Confronting racism and facism

 Posted on June 18, 2015
Jun 182015
 

Seemingly unconnected events sometimes reveal patterns which are not immediately obvious. One such pattern is the re-emergence of racist and fascist ideas which had been consigned to history.

South of the border, the mass shooting at the Emanuel African Methodist Episcopal Church in Charleston – the historic church of slave revolt hero Denmark Vesey – was not the act of a disturbed individual. The killer openly upheld the centuries-long “tradition” of white supremacy, which includes countless murders, rapes, lynchings and police killings against Black Americans. The Civil War victory over the southern slavocrats was not enough to root out their inhuman ideology, which survives in a modern United States where corporate profits are boosted by the exploitation and oppression of racialized minorities.
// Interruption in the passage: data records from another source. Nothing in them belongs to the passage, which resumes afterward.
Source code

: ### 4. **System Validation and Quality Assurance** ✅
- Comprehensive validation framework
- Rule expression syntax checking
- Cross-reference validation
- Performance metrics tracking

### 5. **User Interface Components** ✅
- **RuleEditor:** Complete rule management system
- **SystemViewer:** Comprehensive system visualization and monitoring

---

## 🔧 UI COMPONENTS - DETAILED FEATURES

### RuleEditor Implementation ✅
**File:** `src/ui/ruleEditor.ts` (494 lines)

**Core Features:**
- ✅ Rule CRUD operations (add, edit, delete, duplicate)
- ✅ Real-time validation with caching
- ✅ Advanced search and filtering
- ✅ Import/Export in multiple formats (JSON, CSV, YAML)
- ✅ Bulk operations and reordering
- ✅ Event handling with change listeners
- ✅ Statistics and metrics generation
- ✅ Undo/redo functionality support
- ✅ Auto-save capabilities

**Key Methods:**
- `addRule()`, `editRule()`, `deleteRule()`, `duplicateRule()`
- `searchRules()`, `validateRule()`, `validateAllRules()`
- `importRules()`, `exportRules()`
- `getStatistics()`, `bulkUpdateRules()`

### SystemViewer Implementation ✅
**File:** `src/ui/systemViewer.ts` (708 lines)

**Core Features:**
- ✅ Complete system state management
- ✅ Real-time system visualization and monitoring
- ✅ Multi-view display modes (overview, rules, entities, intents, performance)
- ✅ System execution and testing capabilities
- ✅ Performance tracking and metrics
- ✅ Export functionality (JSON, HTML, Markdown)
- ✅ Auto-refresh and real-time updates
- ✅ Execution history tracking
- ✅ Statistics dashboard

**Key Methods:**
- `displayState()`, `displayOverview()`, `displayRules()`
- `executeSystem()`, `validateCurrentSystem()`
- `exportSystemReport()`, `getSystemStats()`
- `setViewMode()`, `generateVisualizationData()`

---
Across the ocean, Hitlerism was smashed on the battlefields of World War Two, with the Soviet people led by their Communist Party playing the decisive military role. But US imperialism refused to complete the task of eradicating Nazism, choosing instead to turn the remnants of the fascist machine against the USSR and its socialist allies. Today the followers of these fascists are in power in Kiev, and spreading xenophobic and homophobic terror across the rest of the continent.

Here at home, Stephen Harper stubbornly refuses to utter the “G” word, maintaining the shameful pretense that the genocidal policies imposed on indigenous peoples by colonialism were “mistakes” – not fundamental characteristics of the racist ideology of white European Christian supremacy. And at the “grassroots” level, neo-nazis are seeking to turn legitimate anger over falling living standards into violence against immigrants and refugees.

Such expressions of fascist and racist ideology are encouraged by a ruling class desperate to maintain control at a time of deepening capitalist economic crisis. These ideas must not be trivialized – they must be confronted and beaten back wherever they emerge.